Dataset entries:
=== Section Start ===

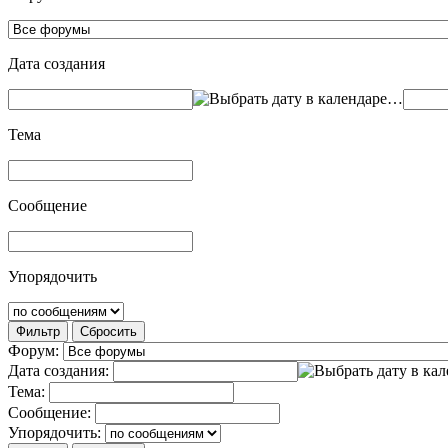
Дата создания
…
Тема
Сообщение
Упорядочить
Фильтр
Сбросить
Форум:
Дата создания:
Тема:
Сообщение:
Упорядочить:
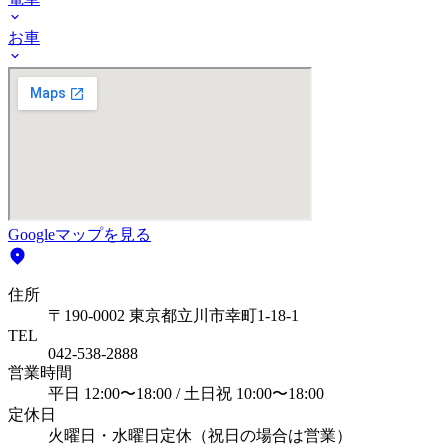
お車
Googleマップを見る
住所
〒190-0002 東京都立川市幸町1-18-1
TEL
042-538-2888
営業時間
平日 12:00〜18:00 / 土日祝 10:00〜18:00
定休日
火曜日・水曜日定休（祝日の場合は営業）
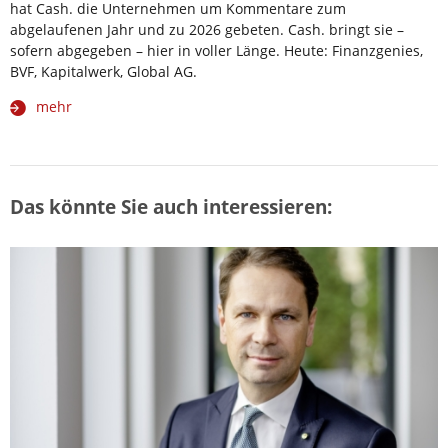
hat Cash. die Unternehmen um Kommentare zum
abgelaufenen Jahr und zu 2026 gebeten. Cash. bringt sie –
sofern abgegeben – hier in voller Länge. Heute: Finanzgenies,
BVF, Kapitalwerk, Global AG.
mehr
Das könnte Sie auch interessieren:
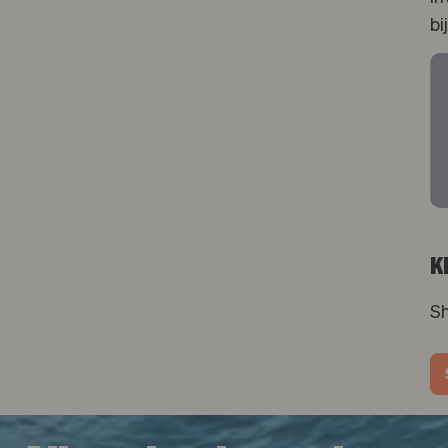
bi
K
Sh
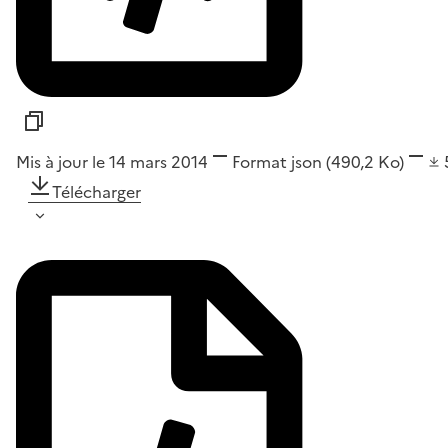
Mis à jour le 14 mars 2014
Format
json
(490,2 Ko)
Télécharger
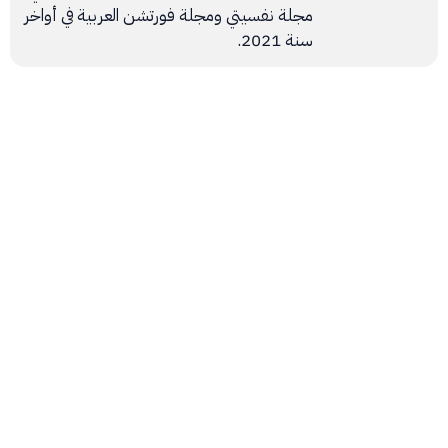
مجلة نفسيتي ومجلة فورتشن العربية في أواخر
سنة 2021.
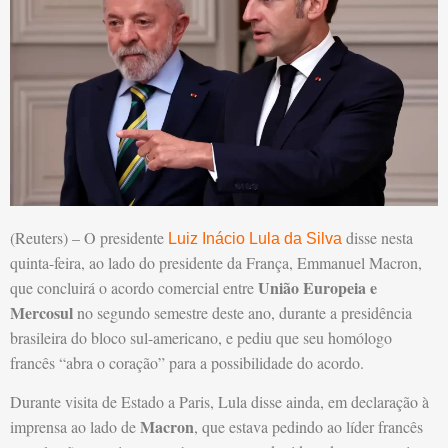
(Reuters) – O presidente
disse nesta
Luiz Inácio Lula da Silva
quinta-feira, ao lado do presidente da França, Emmanuel Macron,
União Europeia e
que concluirá o acordo comercial entre
Mercosul
no segundo semestre deste ano, durante a presidência
brasileira do bloco sul-americano, e pediu que seu homólogo
francês “abra o coração” para a possibilidade do acordo.
Durante visita de Estado a Paris, Lula disse ainda, em declaração à
Macron
imprensa ao lado de
, que estava pedindo ao líder francês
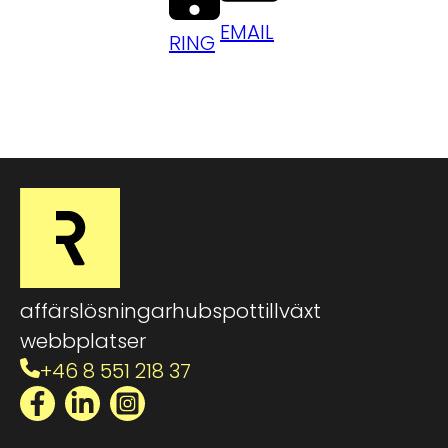
EMAIL
RING
affärslösningar
hubspot
tillväxt
webbplatser
+46 8 551 218 37
Facebook
LinkedIn
Instagram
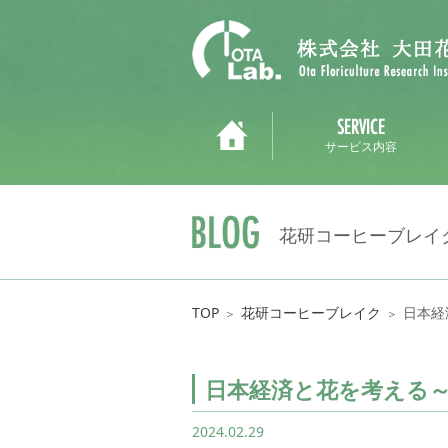
サービス内容
花研コーヒーブレイ
TOP
花研コーヒーブレイク
日本経
＞
＞
日本経済と花を考える
2024.02.29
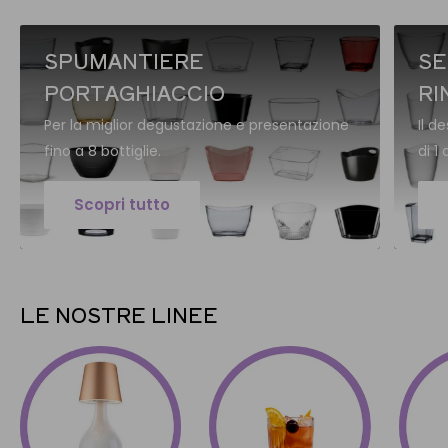
SPUMANTIERE
SE
PORTAGHIACCIO
RI
Per la miglior degustazione e presentazione
Il d
fino a 8 bottiglie.
di 1 
Scopri tutto
LE NOSTRE LINEE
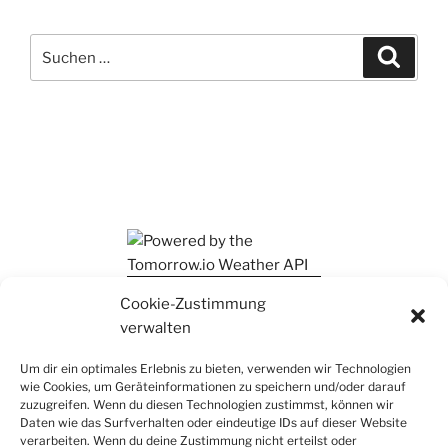
Suchen
Suche
nach:
Ihr findet mich auch auf Mastodon
Cookie-Zustimmung
verwalten
Um dir ein optimales Erlebnis zu bieten, verwenden wir Technologien
wie Cookies, um Geräteinformationen zu speichern und/oder darauf
zuzugreifen. Wenn du diesen Technologien zustimmst, können wir
Daten wie das Surfverhalten oder eindeutige IDs auf dieser Website
verarbeiten. Wenn du deine Zustimmung nicht erteilst oder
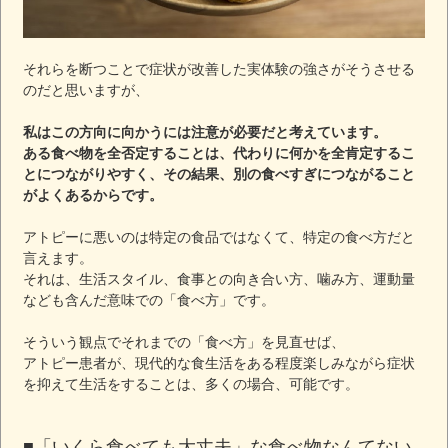
それらを断つことで症状が改善した実体験の強さがそうさせる
のだと思いますが、
私はこの方向に向かうには注意が必要だと考えています。
ある食べ物を全否定することは、代わりに何かを全肯定するこ
とにつながりやすく、その結果、別の食べすぎにつながること
がよくあるからです。
アトピーに悪いのは特定の食品ではなくて、特定の食べ方だと
言えます。
それは、生活スタイル、食事との向き合い方、噛み方、運動量
なども含んだ意味での「食べ方」です。
そういう観点でそれまでの「食べ方」を見直せば、
アトピー患者が、現代的な食生活をある程度楽しみながら症状
を抑えて生活をすることは、多くの場合、可能です。
■「いくら食べても大丈夫」な食べ物なんてない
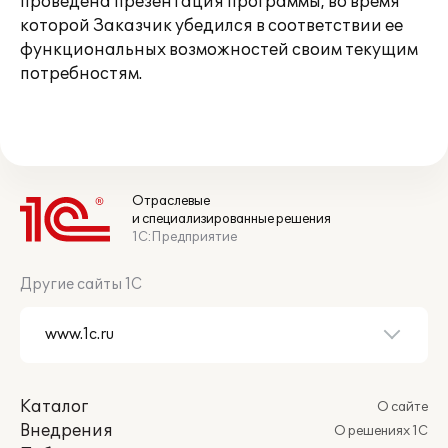
проведена презентация программы, во время
которой Заказчик убедился в соответствии ее
функциональных возможностей своим текущим
потребностям.
Отраслевые
и специализированные решения
1С:Предприятие
Другие сайты 1С
Каталог
О сайте
Внедрения
О решениях 1С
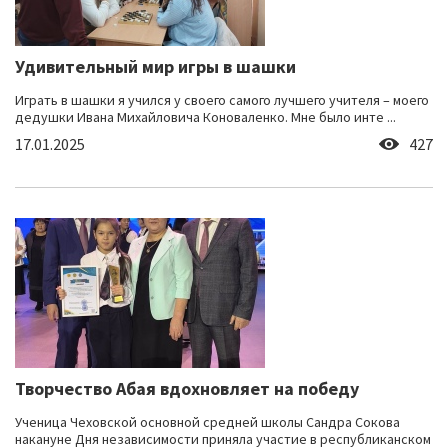
Удивительный мир игры в шашки
Играть в шашки я учился у своего самого лучшего учителя – моего
дедушки Ивана Михайловича Коноваленко. Мне было инте ...
17.01.2025
427
Творчество Абая вдохновляет на победу
Ученица Чеховской основной средней школы Сандра Сокова
накануне Дня независимости приняла участие в республиканском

=== Section End ===

Work to complete
Can you reproduce every line of the listing above word for word, leaving the pictures out?

Your response
Дата создания
…
Тема
Сообщение
Упорядочить
Фильтр
Сбросить
Форум:
Дата создания:
Тема:
Сообщение:
Упорядочить:
お車
Googleマップを見る
住所
〒190-0002 東京都立川市幸町1-18-1
TEL
042-538-2888
営業時間
平日 12:00〜18:00 / 土日祝 10:00〜18:00
定休日
火曜日・水曜日定休（祝日の場合は営業）
hat Cash. die Unternehmen um Kommentare zum
abgelaufenen Jahr und zu 2026 gebeten. Cash. bringt sie –
sofern abgegeben – hier in voller Länge. Heute: Finanzgenies,
BVF, Kapitalwerk, Global AG.
mehr
Das könnte Sie auch interessieren:
bi
K
Sh
Mis à jour le 14 mars 2014
Format
json
(490,2 Ko)
Télécharger
مجلة نفسيتي ومجلة فورتشن العربية في أواخر
سنة 2021.
(Reuters) – O presidente
disse nesta
Luiz Inácio Lula da Silva
quinta-feira, ao lado do presidente da França, Emmanuel Macron,
União Europeia e
que concluirá o acordo comercial entre
Mercosul
no segundo semestre deste ano, durante a presidência
brasileira do bloco sul-americano, e pediu que seu homólogo
francês “abra o coração” para a possibilidade do acordo.
Durante visita de Estado a Paris, Lula disse ainda, em declaração à
Macron
imprensa ao lado de
, que estava pedindo ao líder francês
EMAIL
RING
affärslösningar
hubspot
tillväxt
webbplatser
+46 8 551 218 37
Facebook
LinkedIn
Instagram
サービス内容
花研コーヒーブレイ
TOP
花研コーヒーブレイク
日本経
＞
＞
日本経済と花を考える
2024.02.29
SPUMANTIERE
SE
PORTAGHIACCIO
RI
Per la miglior degustazione e presentazione
Il d
fino a 8 bottiglie.
di 1 
Scopri tutto
LE NOSTRE LINEE
Suchen
Suche
nach:
Ihr findet mich auch auf Mastodon
Cookie-Zustimmung
verwalten
Um dir ein optimales Erlebnis zu bieten, verwenden wir Technologien
wie Cookies, um Geräteinformationen zu speichern und/oder darauf
zuzugreifen. Wenn du diesen Technologien zustimmst, können wir
Daten wie das Surfverhalten oder eindeutige IDs auf dieser Website
verarbeiten. Wenn du deine Zustimmung nicht erteilst oder
それらを断つことで症状が改善した実体験の強さがそうさせる
のだと思いますが、
私はこの方向に向かうには注意が必要だと考えています。
ある食べ物を全否定することは、代わりに何かを全肯定するこ
とにつながりやすく、その結果、別の食べすぎにつながること
がよくあるからです。
アトピーに悪いのは特定の食品ではなくて、特定の食べ方だと
言えます。
それは、生活スタイル、食事との向き合い方、噛み方、運動量
なども含んだ意味での「食べ方」です。
そういう観点でそれまでの「食べ方」を見直せば、
アトピー患者が、現代的な食生活をある程度楽しみながら症状
を抑えて生活をすることは、多くの場合、可能です。
■「いくら食べても大丈夫」な食べ物なんてない
проведена презентация программы, во время
которой Заказчик убедился в соответствии ее
функциональных возможностей своим текущим
потребностям.
Отраслевые
и специализированные решения
1С:Предприятие
Другие сайты 1С
Каталог
О сайте
Внедрения
О решениях 1С
Удивительный мир игры в шашки
Играть в шашки я учился у своего самого лучшего учителя – моего
дедушки Ивана Михайловича Коноваленко. Мне было инте ...
17.01.2025
427
Творчество Абая вдохновляет на победу
Ученица Чеховской основной средней школы Сандра Сокова
накануне Дня независимости приняла участие в республиканском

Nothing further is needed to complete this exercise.